Imphal Review of Arts and Politics


The Spirit of Laxman’s Common Man Lives on, Though the Man Who Made Him A Household Name is no More

Those were the days. Every time I returned to Mumbai, I looked forward to reading the pocket-cartoons of RK Laxman. Though everything changes around him, the common man, with his studied silence witnessing twists and turns, had looked the same for decades, in the pocket cartoon of The Times of India front page.  It gave me a sense of permanence.

Every time I made a rough-cut of an assigned film, my producer swore by the common man outside 24, Peddar Road (Films Division headquarters in Mumbai). You have to reach out to him. You have to explain everything in words. The common-man syndrome at times made him believe in the need to come with his stenographer to see my film.  After the show, the first opinion sought, invariably would be of his stenographer. Once I made a film on a woman-centric issue. He came with a band of stenographers to the Steenbeck editing room. (Mr Steenbeck, the inventor of the machine, must have been a great guy but the noise the machine creates when you play the threaded reel is awful). Once my editor started the machine and the beep sound was heard, it was time for me to go. I started the narration, stealing a glance at the visuals of my film and my stenographer judges, somewhat gasping for respite.

The noise the Steenbeck made when the rush of corresponding visuals came alive with my live narration, settled them down. Any deviation from the ritual ~ when you feel the narration is too much and pause for a second ~ the crowd thunders, “What happened?” So, you continue with the noise pollution till the reel ends.

After the serious formalities were taken care of – and with a Censor certificate- the film reached cinema theatres through the then existed distribution network of Films Division. The ‘common man’  in the form of  a film projectionist at the projection cabin could cut a 20-minute duration biographical film into just three or four sequences.

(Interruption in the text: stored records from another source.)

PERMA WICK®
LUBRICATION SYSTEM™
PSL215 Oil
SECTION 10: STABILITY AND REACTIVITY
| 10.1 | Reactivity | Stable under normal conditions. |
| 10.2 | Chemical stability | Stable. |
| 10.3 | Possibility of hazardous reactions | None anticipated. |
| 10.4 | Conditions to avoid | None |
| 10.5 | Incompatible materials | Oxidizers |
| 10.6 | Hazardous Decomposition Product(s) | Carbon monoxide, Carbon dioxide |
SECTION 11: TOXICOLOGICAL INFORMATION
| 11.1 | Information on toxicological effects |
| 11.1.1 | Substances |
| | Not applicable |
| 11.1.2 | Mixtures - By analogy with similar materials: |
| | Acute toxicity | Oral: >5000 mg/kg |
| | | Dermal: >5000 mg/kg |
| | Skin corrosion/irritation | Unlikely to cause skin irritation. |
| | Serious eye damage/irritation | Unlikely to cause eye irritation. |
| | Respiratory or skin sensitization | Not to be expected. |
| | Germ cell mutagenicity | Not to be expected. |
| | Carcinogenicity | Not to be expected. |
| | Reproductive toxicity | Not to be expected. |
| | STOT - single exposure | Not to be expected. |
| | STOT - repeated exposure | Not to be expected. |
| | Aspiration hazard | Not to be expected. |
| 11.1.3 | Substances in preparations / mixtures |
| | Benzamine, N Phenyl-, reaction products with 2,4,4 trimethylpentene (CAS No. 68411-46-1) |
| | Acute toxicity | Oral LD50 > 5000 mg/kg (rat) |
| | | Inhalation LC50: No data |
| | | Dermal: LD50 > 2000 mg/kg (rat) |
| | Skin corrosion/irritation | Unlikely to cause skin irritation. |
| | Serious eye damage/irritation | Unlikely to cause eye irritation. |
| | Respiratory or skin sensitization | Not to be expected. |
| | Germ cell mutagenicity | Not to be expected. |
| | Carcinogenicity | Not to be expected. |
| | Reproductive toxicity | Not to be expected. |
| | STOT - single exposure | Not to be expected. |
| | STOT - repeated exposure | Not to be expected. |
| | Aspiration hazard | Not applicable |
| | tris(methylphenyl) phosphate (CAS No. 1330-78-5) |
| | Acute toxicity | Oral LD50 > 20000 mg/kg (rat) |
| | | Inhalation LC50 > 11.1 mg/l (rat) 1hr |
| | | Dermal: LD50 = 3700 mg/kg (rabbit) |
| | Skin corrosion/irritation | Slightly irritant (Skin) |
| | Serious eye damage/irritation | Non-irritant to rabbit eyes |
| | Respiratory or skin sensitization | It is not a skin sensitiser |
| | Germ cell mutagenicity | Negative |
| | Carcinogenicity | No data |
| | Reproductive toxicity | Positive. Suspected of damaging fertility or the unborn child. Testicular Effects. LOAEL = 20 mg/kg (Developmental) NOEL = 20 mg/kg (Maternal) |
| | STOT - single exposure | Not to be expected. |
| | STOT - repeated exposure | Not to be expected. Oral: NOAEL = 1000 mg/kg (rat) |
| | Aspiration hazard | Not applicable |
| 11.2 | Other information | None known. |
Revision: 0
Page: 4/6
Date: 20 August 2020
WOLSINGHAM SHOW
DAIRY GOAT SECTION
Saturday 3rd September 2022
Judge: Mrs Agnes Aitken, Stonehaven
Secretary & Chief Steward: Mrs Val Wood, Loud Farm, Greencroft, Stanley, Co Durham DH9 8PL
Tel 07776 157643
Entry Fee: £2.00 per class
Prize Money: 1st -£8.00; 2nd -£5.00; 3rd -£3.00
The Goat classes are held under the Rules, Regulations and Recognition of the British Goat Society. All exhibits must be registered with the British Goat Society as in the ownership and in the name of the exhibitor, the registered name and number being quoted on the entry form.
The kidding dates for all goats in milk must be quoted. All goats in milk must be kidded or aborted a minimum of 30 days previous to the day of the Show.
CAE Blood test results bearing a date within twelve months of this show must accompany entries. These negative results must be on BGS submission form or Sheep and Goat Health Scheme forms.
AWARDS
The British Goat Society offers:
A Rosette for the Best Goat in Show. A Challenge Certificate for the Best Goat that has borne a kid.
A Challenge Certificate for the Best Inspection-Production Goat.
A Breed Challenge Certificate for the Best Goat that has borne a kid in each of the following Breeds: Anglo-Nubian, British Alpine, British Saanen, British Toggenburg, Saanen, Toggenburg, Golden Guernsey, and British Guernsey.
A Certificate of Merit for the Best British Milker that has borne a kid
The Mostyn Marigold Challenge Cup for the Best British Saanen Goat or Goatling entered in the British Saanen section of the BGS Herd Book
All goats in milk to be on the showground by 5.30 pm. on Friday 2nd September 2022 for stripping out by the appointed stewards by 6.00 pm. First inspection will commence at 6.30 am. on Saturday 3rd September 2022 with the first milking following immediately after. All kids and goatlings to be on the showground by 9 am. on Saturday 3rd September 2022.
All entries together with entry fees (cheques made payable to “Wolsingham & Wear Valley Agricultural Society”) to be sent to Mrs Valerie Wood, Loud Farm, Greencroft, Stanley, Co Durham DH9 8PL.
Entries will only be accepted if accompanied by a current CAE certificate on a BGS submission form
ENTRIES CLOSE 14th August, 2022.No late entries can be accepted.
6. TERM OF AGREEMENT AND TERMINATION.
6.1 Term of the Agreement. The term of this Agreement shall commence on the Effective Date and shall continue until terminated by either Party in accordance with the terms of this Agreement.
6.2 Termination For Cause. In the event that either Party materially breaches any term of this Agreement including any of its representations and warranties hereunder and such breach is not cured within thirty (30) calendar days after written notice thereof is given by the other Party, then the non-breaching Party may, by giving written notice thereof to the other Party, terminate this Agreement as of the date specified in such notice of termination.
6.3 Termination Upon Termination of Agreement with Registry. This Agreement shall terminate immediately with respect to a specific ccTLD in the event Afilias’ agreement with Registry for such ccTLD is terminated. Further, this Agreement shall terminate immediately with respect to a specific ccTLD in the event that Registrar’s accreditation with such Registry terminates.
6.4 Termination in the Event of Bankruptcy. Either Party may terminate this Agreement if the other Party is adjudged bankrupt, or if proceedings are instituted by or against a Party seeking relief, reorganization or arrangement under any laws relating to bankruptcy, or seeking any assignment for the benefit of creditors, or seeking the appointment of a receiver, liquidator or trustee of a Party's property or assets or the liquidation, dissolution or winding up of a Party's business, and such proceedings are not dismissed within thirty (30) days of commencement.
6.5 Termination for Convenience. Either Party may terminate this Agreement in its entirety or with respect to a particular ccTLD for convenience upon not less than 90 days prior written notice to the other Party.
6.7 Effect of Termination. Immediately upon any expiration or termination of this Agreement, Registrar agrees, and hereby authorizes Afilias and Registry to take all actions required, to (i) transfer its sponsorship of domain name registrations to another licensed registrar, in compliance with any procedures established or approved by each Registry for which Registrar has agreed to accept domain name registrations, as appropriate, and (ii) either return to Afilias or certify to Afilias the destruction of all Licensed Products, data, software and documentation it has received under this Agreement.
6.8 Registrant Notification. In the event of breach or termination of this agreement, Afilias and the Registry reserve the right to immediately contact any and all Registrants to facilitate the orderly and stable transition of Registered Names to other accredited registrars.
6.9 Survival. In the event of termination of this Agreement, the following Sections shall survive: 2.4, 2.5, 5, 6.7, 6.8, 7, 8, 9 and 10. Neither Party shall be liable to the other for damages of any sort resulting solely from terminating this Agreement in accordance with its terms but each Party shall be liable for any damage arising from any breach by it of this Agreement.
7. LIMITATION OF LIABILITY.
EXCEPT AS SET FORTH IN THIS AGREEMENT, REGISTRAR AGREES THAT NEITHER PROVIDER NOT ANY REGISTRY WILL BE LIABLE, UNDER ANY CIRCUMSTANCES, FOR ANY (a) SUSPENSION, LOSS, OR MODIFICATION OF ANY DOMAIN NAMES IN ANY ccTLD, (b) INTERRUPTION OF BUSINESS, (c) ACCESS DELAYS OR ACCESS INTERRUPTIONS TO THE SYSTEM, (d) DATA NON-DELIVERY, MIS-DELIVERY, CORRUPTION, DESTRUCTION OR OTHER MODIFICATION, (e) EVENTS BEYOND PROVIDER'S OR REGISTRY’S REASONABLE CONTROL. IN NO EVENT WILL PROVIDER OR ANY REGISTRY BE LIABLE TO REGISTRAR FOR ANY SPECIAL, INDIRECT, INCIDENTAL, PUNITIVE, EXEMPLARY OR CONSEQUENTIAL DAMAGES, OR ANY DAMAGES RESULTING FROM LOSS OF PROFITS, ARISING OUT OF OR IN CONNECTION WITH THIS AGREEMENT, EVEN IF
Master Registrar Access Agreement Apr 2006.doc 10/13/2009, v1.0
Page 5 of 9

So and so was born at so and so village, to so and so parents…  In his teens he attended college… Did marvelous things during his lifetime…  And on so and so date at so and so place he bid goodbye to the world. That’s all. What a cut! So my friend Suresh Sahasrabuddhe, an editor by profession and an astrologer by hobby, with his raw wit advised me to learn about films and feedback not from an abstract idea of the common man but through the serious analysis of projectionists. They can feel the nerve of the audience. The claps and catcalls in the darkness of the theatre equip them differently. Back then, TRP ratings were not reliable or unreliable.

National and international awards look the other way to common-man-stuff films. Once, after attending an advanced course in films and communication abroad, a director returned to 24,Peddar Road. Suresh Sahasrabuddhe was the editor for his new film. He summoned Suresh to his cabin and started discussing the structure of the film. Suresh with his straight talk asked the director to put these ideas down on paper for a concrete understanding of the ‘structure’. The director drew a circular form, with three curved arrows, one after another. Suresh nodded his head as if the entire circularity of structure was clear to him. He looked at the drawing for sometime and with an acquired humility in his posture and tone, asked, “Sir, what about the inserts?” Suresh met his match. The director hurriedly took the paper back and drew three more independent arrows piercing the existing circle of arrows! Simple inserts. . .  But the film could not match the classic dimensions of its planning.

Luis Bunuel and Jean-Claude-Carriere used to migrate to unknown destinations ~ even unknown to their families ~ for long sojourns for creative planning. Jean-Claude Carriere was Luis Bunuel’s creative collaborator and was younger to him by 30-odd years. The kind of surreal situations they developed together sometimes went beyond their own surreal limits. So the method they adopted was unique. They created an imaginary couple and even christened them with real images. Only the names were real, not the couple.

Carriere told us in a script-writing workshop in Delhi that the technique of flashback weakens a plot. As a flashback unravels, the plot becomes clearer and clearer, thereby weakening the film. But their own film, Discreet charm of the Bourgeoisie, is in the flashback mould that thickens and progresses in a complex manner. Whenever Bunuel went a bit off in his surreal construct, Carriere used to tell him, gesticulating at the imagined common man couple, “Sir it is too much for them, I think.”

My friend Suresh Sahasrabuddhe was practicing astrology when Pluto was a planet. Now both my friend and the planet are gone…  I am in a genuine pursuit of the common man. While making a film I try to split myself half as a viewer and the other half as the maker. From the constant journey to and fro, I make the intangible common man tangible within me.